Casamento no Candomblé ao som de tambores africanos

POR ELI ANTONELLI

Casamentos nos espaços sagrados das religiões de matriz africana tornam-se mais frequentes no Brasil

Não tinha nada em comum, nem um ponto que pudesse identificar que poderia dar certo. Mas, foi o jeito simples, simpático e o comprometimento dele no candomblé e pela busca intensa de conhecer e entender a religião – mesmo não fazendo parte dela – que me chamou a atenção pela primeira vez”. Isabela Silva, de 25 anos, estudante de pedagogia da Universidade Federal do Paraná (UFPR), pesquisadora de questões raciais e militante em prol da luta contra a intolerância religiosa, descreve assim o início do amor pelo estudante de direito Diogo de Rezende. Relação que iniciou numa festa e se concretizou na cerimônia religiosa de casamento ocorrida este ano no terreiro Ile Axé Kiniba, na cidade de Colombo, região metropolitana de Curitiba.

A cerimônia foi realizada pelo babalorixá Jorge Kibanazambi, que chama a atenção para o fato de que, durante muitos anos, desde o período colonial havia uma predominância da igreja católica no Brasil, em que os sacramentos só eram aceitos se fossem oriundos do catolicismo. Esse fato tornou-se tão inserido no cotidiano das pessoas que, mesmo após a permissão e o reconhecimento por meio de leis e da própria Constituição Federal de 1988, é de hábito dos fiéis de religiões de matriz africana – segundo o babalorixá – consumar os batizados e casamentos na igreja católica. “Muitos têm a percepção que é a única Instituição ainda em condições legais para realizar tais atos. Não que se tenha qualquer forma de discriminação, porém, cada religião tem seus rituais e suas cerimônias para todas as necessidades de seus fiéis. E as de matriz africana incluíram-se nessa colocação”, explica Jorge Kibanazambi.

O coordenador de articulação política do Fórum Paranaense das Religiões de Matriz Africana (FPRMA), Marcio Marins participou da organização da cerimônia da união dos jovens, que teve como tema o orixá Oxum, que tem a representação do amor. Ele afirma que o casamento de Bella e Diogo foi um exemplo de atitude. “Temos realmente o costume de realizar o sacramento do matrimônio na igreja católica, até mesmo babalorixás e yalorixás se casam fora dos terreiros. Essa ação aqui nos ajuda a fortalecer a religião para que possamos reconhecer que somos de matriz africana com vários nomes, mas não precisamos recorrer a outras entidades religiosas para realizar a cerimônia de casamento”, diz. Para Marcio, a união ocorrida no candomblé aumenta a autoestima da população de terreiro e faz com que cada vez mais as pessoas busquem e reivindiquem seus direitos civis.

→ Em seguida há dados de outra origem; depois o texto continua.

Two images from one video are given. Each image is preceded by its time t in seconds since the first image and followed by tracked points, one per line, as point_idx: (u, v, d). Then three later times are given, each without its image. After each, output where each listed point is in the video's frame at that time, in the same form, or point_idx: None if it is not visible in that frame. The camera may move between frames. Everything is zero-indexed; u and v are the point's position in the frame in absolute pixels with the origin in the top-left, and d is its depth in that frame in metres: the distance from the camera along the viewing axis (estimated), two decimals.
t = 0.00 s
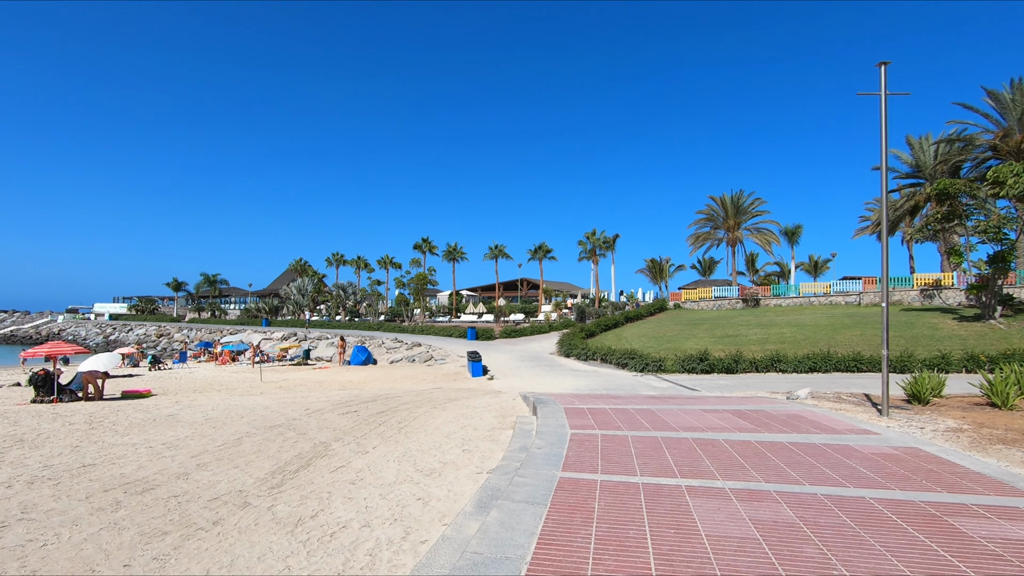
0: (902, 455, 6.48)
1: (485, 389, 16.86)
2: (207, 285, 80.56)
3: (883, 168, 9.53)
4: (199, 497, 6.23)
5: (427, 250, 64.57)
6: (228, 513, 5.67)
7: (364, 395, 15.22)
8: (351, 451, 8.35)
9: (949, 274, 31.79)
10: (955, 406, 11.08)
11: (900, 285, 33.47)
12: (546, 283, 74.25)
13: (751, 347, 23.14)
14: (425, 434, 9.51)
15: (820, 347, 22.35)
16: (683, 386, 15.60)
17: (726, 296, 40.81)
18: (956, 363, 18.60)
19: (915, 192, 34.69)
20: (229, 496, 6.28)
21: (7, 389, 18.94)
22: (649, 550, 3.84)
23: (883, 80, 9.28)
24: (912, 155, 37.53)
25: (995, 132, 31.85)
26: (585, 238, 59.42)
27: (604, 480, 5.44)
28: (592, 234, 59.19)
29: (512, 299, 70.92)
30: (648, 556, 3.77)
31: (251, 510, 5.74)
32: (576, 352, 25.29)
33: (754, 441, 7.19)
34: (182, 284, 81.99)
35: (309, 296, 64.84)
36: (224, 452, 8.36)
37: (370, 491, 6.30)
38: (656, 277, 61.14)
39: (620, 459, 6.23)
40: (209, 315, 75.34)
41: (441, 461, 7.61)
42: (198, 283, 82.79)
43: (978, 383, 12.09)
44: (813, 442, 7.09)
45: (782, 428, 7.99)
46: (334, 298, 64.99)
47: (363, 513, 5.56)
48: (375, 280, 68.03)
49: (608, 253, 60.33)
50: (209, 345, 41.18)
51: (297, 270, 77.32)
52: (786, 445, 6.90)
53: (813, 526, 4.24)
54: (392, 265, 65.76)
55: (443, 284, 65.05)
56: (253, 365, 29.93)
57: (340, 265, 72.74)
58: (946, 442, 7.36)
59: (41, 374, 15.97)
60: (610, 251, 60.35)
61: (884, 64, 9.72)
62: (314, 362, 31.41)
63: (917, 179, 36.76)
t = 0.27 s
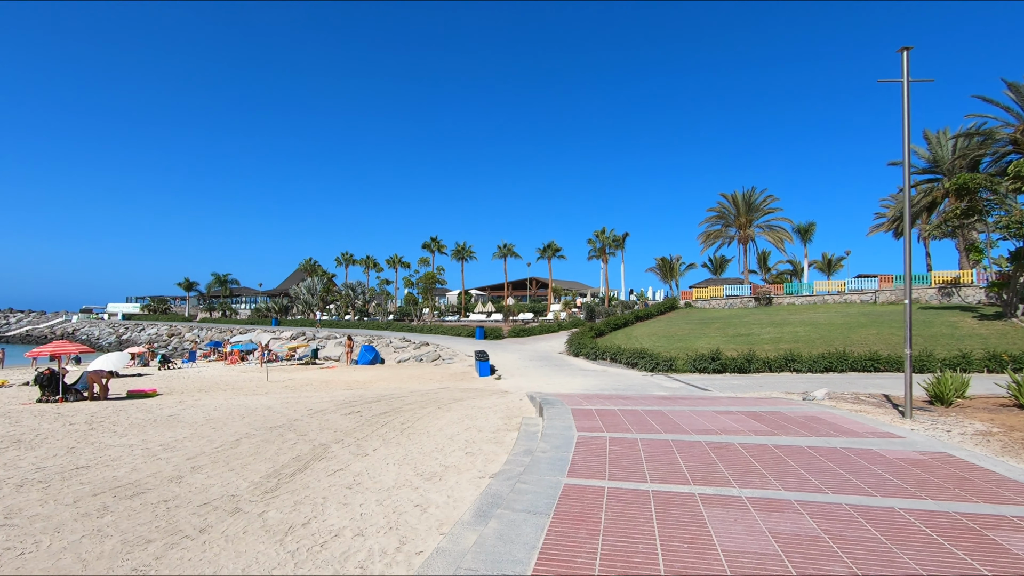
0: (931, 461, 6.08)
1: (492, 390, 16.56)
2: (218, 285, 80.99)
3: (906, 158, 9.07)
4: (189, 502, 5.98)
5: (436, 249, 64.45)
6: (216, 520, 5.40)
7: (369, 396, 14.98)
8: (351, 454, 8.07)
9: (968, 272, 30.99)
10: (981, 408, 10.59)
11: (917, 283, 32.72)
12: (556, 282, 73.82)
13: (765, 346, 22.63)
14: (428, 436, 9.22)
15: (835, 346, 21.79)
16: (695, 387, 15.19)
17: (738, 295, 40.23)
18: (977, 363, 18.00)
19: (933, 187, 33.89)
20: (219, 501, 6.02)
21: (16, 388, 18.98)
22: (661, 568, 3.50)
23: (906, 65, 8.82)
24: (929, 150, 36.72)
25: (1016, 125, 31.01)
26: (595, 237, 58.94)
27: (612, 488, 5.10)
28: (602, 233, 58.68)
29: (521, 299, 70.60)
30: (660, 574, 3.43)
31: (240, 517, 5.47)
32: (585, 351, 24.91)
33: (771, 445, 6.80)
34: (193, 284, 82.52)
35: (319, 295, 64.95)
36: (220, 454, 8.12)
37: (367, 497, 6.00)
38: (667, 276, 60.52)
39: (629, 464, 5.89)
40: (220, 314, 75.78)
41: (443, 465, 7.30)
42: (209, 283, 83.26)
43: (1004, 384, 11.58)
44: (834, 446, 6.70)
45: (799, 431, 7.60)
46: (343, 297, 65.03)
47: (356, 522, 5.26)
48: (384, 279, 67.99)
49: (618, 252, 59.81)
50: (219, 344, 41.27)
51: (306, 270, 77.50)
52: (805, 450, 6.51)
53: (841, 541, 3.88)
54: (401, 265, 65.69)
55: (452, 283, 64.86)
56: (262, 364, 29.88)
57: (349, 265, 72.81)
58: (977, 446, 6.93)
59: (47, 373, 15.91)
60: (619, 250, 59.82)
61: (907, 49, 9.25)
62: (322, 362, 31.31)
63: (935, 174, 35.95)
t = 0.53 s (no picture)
0: (978, 475, 5.58)
1: (507, 394, 16.22)
2: (238, 288, 82.04)
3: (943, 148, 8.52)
4: (187, 514, 5.76)
5: (453, 251, 64.40)
6: (213, 535, 5.16)
7: (382, 400, 14.75)
8: (358, 462, 7.81)
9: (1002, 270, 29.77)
10: None
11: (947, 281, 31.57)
12: (573, 284, 73.25)
13: (788, 348, 21.92)
14: (439, 444, 8.92)
15: (863, 348, 21.00)
16: (716, 391, 14.67)
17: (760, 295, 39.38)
18: (1016, 365, 17.13)
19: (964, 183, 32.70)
20: (218, 513, 5.78)
21: (37, 392, 19.21)
22: None
23: (942, 50, 8.28)
24: (959, 144, 35.50)
25: None
26: (612, 237, 58.29)
27: (629, 505, 4.72)
28: (619, 233, 58.01)
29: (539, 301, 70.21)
30: None
31: (238, 531, 5.22)
32: (603, 354, 24.45)
33: (800, 456, 6.35)
34: (215, 287, 83.73)
35: (337, 299, 65.34)
36: (225, 462, 7.92)
37: (370, 511, 5.71)
38: (686, 277, 59.60)
39: (647, 477, 5.51)
40: (241, 318, 76.70)
41: (451, 475, 6.99)
42: (230, 287, 84.38)
43: None
44: (869, 458, 6.22)
45: (830, 441, 7.12)
46: (360, 300, 65.31)
47: (356, 539, 4.97)
48: (402, 282, 68.13)
49: (636, 252, 59.08)
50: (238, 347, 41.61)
51: (325, 273, 78.08)
52: (838, 461, 6.06)
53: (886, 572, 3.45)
54: (418, 267, 65.76)
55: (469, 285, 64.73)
56: (279, 367, 29.98)
57: (367, 267, 73.16)
58: None
59: (65, 378, 16.01)
60: (638, 250, 59.09)
61: (942, 33, 8.70)
62: (339, 365, 31.31)
63: (966, 169, 34.72)
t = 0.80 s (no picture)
0: None
1: (523, 394, 15.92)
2: (259, 288, 83.09)
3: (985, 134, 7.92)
4: (188, 519, 5.57)
5: (471, 250, 64.27)
6: (211, 542, 4.95)
7: (396, 400, 14.55)
8: (367, 465, 7.57)
9: None
10: None
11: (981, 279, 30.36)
12: (592, 283, 72.63)
13: (814, 348, 21.21)
14: (451, 446, 8.64)
15: (893, 348, 20.20)
16: (740, 392, 14.16)
17: (783, 293, 38.53)
18: None
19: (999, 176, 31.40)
20: (220, 518, 5.57)
21: (60, 391, 19.48)
22: None
23: (985, 29, 7.70)
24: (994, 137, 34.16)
25: None
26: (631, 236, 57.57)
27: (648, 517, 4.38)
28: (638, 232, 57.27)
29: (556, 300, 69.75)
30: None
31: (237, 539, 5.01)
32: (622, 353, 23.98)
33: (833, 464, 5.91)
34: (237, 287, 84.92)
35: (355, 298, 65.84)
36: (232, 464, 7.74)
37: (375, 517, 5.46)
38: (707, 275, 58.59)
39: (668, 485, 5.15)
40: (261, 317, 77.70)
41: (462, 480, 6.71)
42: (252, 287, 85.48)
43: None
44: (909, 467, 5.78)
45: (864, 447, 6.67)
46: (378, 299, 65.60)
47: (359, 548, 4.71)
48: (419, 281, 68.24)
49: (656, 250, 58.27)
50: (258, 346, 42.02)
51: (343, 273, 78.62)
52: (876, 470, 5.62)
53: None
54: (435, 266, 65.78)
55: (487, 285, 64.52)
56: (297, 366, 30.12)
57: (385, 267, 73.51)
58: None
59: (84, 377, 16.17)
60: (657, 248, 58.28)
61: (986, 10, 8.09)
62: (356, 364, 31.32)
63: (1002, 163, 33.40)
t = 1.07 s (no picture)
0: None
1: (542, 394, 15.59)
2: (283, 287, 84.20)
3: None
4: (191, 523, 5.38)
5: (491, 249, 64.08)
6: (212, 549, 4.74)
7: (413, 399, 14.36)
8: (378, 467, 7.33)
9: None
10: None
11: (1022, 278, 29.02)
12: (613, 281, 71.86)
13: (845, 348, 20.42)
14: (466, 448, 8.36)
15: (930, 349, 19.31)
16: (767, 394, 13.60)
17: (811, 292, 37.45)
18: None
19: None
20: (224, 523, 5.37)
21: (86, 387, 19.79)
22: None
23: None
24: None
25: None
26: (653, 233, 56.72)
27: (672, 532, 4.02)
28: (660, 229, 56.38)
29: (577, 298, 69.15)
30: None
31: (239, 545, 4.79)
32: (643, 353, 23.47)
33: (874, 475, 5.46)
34: (261, 286, 86.17)
35: (377, 297, 66.27)
36: (243, 464, 7.58)
37: (383, 525, 5.20)
38: (731, 274, 57.40)
39: (694, 496, 4.78)
40: (285, 316, 78.69)
41: (475, 485, 6.41)
42: (276, 286, 86.66)
43: None
44: (959, 479, 5.30)
45: (908, 456, 6.19)
46: (399, 298, 65.86)
47: (363, 559, 4.44)
48: (439, 280, 68.32)
49: (678, 248, 57.30)
50: (281, 344, 42.47)
51: (365, 271, 79.20)
52: (923, 482, 5.15)
53: None
54: (455, 265, 65.78)
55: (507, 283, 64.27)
56: (318, 364, 30.28)
57: (406, 266, 73.81)
58: None
59: (107, 374, 16.35)
60: (679, 246, 57.30)
61: None
62: (376, 362, 31.34)
63: None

Izabella e Diogo durante cerimônia no terreiro Ile Axé Kiniba, em Colombo, região metropolitana de Curitiba

O CASAMENTO NO CANDOMBLÉ

O babalorixá Jorge ensina que na cultura iorubá (Nigéria/África), seguida em seu terreiro, a família é a base fundamental da sociedade e o pilar que dá condição para a prosperidade do ser humano. Embora o sistema seja patriarcal, as mulheres desempenham a sustentação familiar, porque é ela quem tem a responsabilidade da harmonia, da educação e formação cultural do seu povo. Por isso, a escolha de uma esposa é extremamente importante. “Existe todo um ritual para a aceitação do casamento, com preparativos até a consumação da união.”

Todas as questões mais rígidas que envolvem esta união, não podem ser seguidas nas famílias de descendência afrobrasileira, devido à miscigenação de raças e, com isso, os costumes e hábitos foram modificados em decorrência das influências de muitas culturas na formação da população. “Dentro da comunidade de terreiro, buscamos manter ao máximo as tradições que nos foram passadas através de gerações e, como os iorubas, também acreditamos que a benção dos pais, da família, dos amigos é importante para a felicidade dos noivos”, destaca Jorge Kibanazambi. “Através de cerimônia/ritual, invoca- se a energia conhecida como Orixá Oxalá para contemplar o casal que constituírá nova família de ‘coisa’ boa, filhos, enfim, riquezas que o ser humano não tem condições de conceder. Os familiares e amigos expressam por meio dos presentes oferecidos ao casal os desejos de felicidade, em que cada objeto tem seu significado específico.”